= EXERCISE DIRECTIONS =
What you give back must match the data exactly, minus the pictures.

================================

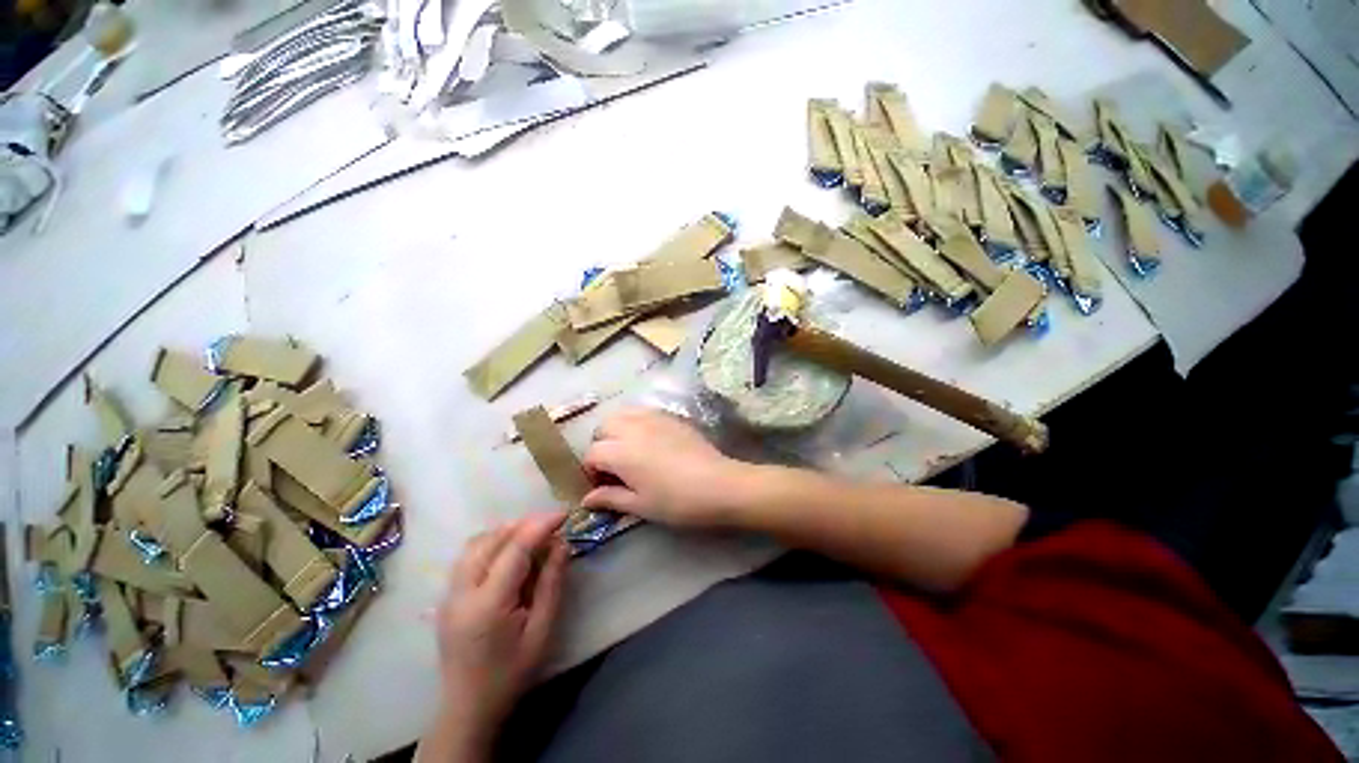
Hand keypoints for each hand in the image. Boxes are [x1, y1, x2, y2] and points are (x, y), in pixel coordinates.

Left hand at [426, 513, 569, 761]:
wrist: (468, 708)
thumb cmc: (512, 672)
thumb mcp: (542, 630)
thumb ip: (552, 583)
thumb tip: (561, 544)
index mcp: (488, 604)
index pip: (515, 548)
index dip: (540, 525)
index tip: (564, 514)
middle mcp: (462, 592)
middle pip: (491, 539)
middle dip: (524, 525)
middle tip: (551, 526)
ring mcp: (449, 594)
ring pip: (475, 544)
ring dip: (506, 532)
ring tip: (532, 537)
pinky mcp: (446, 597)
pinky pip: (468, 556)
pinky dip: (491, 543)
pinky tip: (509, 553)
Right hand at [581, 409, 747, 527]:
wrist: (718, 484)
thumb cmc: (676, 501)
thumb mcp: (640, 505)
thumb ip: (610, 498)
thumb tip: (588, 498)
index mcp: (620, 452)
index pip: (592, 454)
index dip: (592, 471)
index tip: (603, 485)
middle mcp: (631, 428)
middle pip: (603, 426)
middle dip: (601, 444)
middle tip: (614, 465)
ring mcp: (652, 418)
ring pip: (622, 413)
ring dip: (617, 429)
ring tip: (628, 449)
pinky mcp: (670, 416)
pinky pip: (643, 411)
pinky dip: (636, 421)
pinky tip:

================================

= RESPONSE TO THE EXERCISE =
Hand keypoints for each hand in the image. Boxes are [x1, y1, x2, y2] and points are (x, y), in pixel coordinates.

Left hand at [426, 513, 569, 761]:
wrist: (468, 708)
thumb cmc: (512, 672)
thumb mcp: (542, 630)
thumb ip: (552, 583)
thumb tip: (561, 544)
index mcp: (488, 604)
index pip: (515, 548)
index dip: (540, 525)
index tip: (564, 514)
middle mcp: (462, 592)
middle pip: (491, 539)
middle dip: (524, 525)
middle tip: (551, 526)
ring mcp: (449, 594)
ring pip: (475, 544)
ring dip: (506, 532)
ring tip: (532, 537)
pinky mcp: (446, 597)
pinky pip: (468, 556)
pinky dip: (491, 543)
pinky tip: (509, 553)
Right hand at [581, 409, 747, 527]:
wrist: (718, 484)
thumb cmc: (676, 501)
thumb mcp: (640, 505)
thumb ip: (610, 498)
thumb tip: (588, 498)
index mcp: (620, 452)
index pip: (592, 454)
index dip: (592, 471)
index tip: (603, 485)
middle mcp: (631, 428)
middle pip: (603, 426)
middle dip: (601, 444)
middle tip: (614, 465)
ring mcp: (652, 418)
ring pip: (622, 413)
ring dip: (617, 429)
ring tip: (628, 449)
pinky mcp: (670, 416)
pinky pip: (643, 411)
pinky dip: (636, 421)
pinky tip:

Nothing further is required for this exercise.